In the future AI toy market, it will not be a competition of products, but a competition of characters. Just like the names in the jianghu: Who is the “one who truly understands loneliness”? Who is the “most clingy, most healing existence”? Who is the “though sharp-tongued, but the warmest foil in critical moments”? Once these mental highlands are occupied, they will form extremely high barriers. This is precisely what traditional IP companies are best at, and it is also the only breakthrough opportunity for AI-native companies.
IV. The Forgotten Battlefield: Grabbing “Channels of Relationship Formation”
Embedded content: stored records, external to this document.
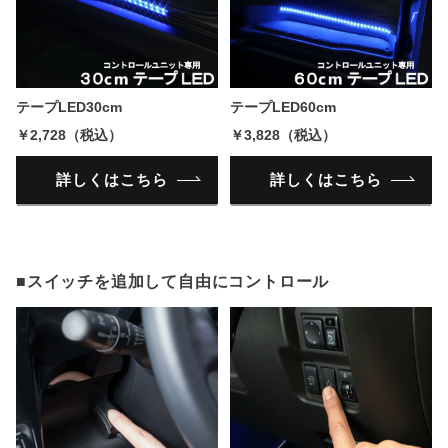
テープLED30cm
テープLED60cm
￥2,728（税込）
￥3,828（税込）
詳しくはこちら
詳しくはこちら
■スイッチを追加して自由にコントロール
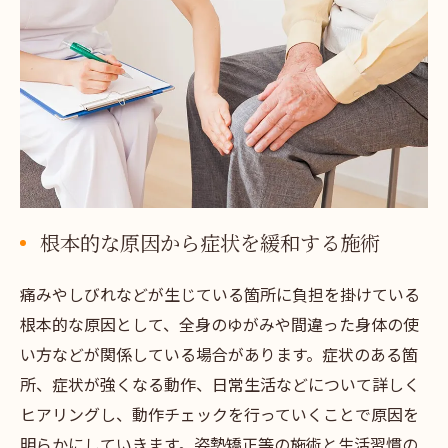
根本的な原因から症状を緩和する施術
痛みやしびれなどが生じている箇所に負担を掛けている
根本的な原因として、全身のゆがみや間違った身体の使
い方などが関係している場合があります。症状のある箇
所、症状が強くなる動作、日常生活などについて詳しく
ヒアリングし、動作チェックを行っていくことで原因を
明らかにしていきます。姿勢矯正等の施術と生活習慣の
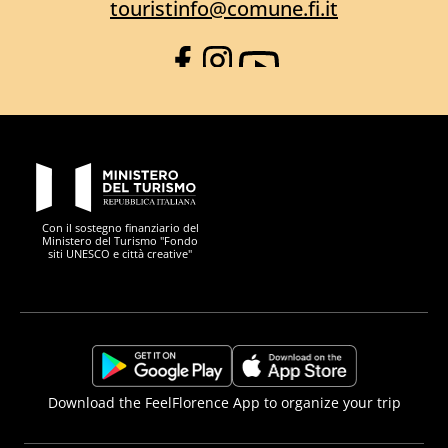
touristinfo@comune.fi.it
Facebook
Instagram
YouTube
PON Metro
Con il sostegno finanziario del
Ministero del Turismo "Fondo
siti UNESCO e città creative"
Comune di Firenze
Repubblica Italiana
Unione Europea
Città Metropolitana di
https://play.google.com/store/apps/details?
https://apps.apple.com/it/app/f
Download the FeelFlorence App to organize your trip
id=it.silfi.feelflorence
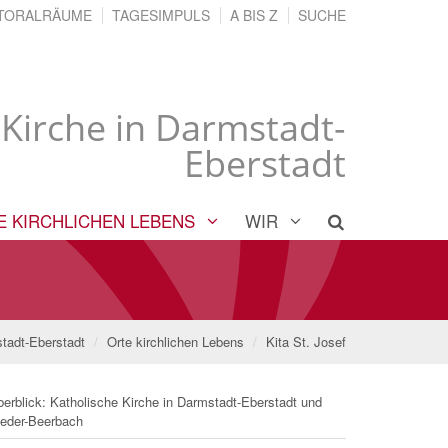
TORALRÄUME
TAGESIMPULS
A BIS Z
SUCHE
 Kirche in Darmstadt-
Eberstadt
E KIRCHLICHEN LEBENS
WIR
tadt-Eberstadt
Orte kirchlichen Lebens
Kita St. Josef
erblick: Katholische Kirche in Darmstadt-Eberstadt und
ieder-Beerbach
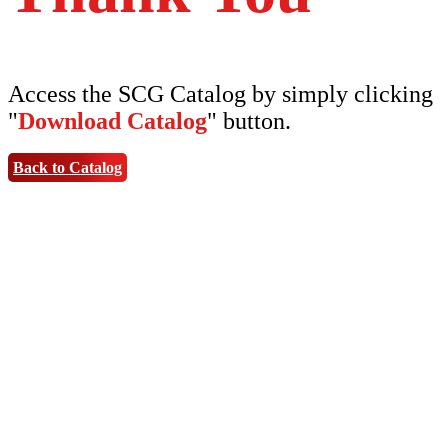
Access the SCG Catalog by simply clicking
"
Download Catalog
" button.
Back to Catalog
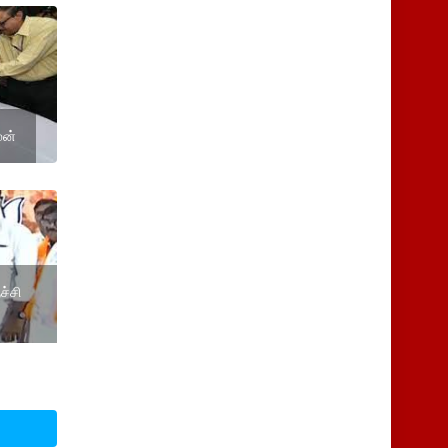
மன்
ச்சி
When discussing product definitions, we often overlook the transformation of channels. But here, if the “channels” still remain at mall distribution and e-commerce promotion, it would be too outdated.
The essence of AI toys is not “selling goods”, but “allowing users to form a relationship with a character”. This means that the truly valuable channels are not “places for selling goods”, but “scenarios where relationships occur”.
Looking back at the explosive path of LABUBU refrigerators, you will find that it did not suddenly explode with a single product. It repeatedly completed one thing through offline stores, limited edition systems, and exhibition spaces over a long period: allowing users to “meet it” again and again. This high-frequency, low-pressure contact greatly reduced the users’ psychological defense: from “knowing this character” to “beginning to like it”, and then “willing to pay a premium for it”.
Looking at the current AI toys, what is the distribution path? It is the comparison of parameters on e-commerce pages, or the brainwashing of advertising. Essentially, this is forcing users to make purchasing decisions in “total lack of relationship”. This is simply anti-human nature. You want users to spend hundreds or thousands of dollars for a “strange character that has never spoken or established an emotional connection”? It’s too difficult.
Therefore, the true meaning of “grabbing channels” is: who gets the first chance to create the first real interaction between users and the character.
Such scenarios must have three characteristics: experienceable (touchable, talkable), with emotional atmosphere (lighting, music, environment creation), and can be stayed (not a hurried passing). That’s why offline experience stores will become unprecedentedly important in the AI toy era. It is not a supplementary channel, but the core starting point. Only there can users drop their guard, be attracted by the character, and say the first sentence, establish the initial emotional connection. Once this step occurs, the subsequent online conversion and repeat purchases will be natural.
V. Conclusion: When IP Starts to “Speak”
Returning to the LABUBU refrigerator incident. Its core lesson is not that a product has been priced to such a high level, but that: IP is breaking through the boundaries of categories and occupying users’ lives in all aspects.
Today it is a refrigerator, tomorrow it can be clothing, and the day after tomorrow, when the technology is mature, it will be that “silicon-based life” that can speak and accompany you crying and laughing.
At that time, these top IP products will no longer be cold products, but a character that can accompany you for a long time. This is the true ultimate goal.
So, if you are still thinking: “Should I hurry to make an AI toy and seize a niche?” Then you may have gone astray. A more thought-provoking question is: When these top IP with millions of fans finally start to speak, why would users still stay with you?
The time left for AI toy startups is really limited. Either in the shadow of giants, use the fastest speed to seize the narrow door of “relationship”ï¼› or wait to be reduced to a lower dimension and become an example of the times.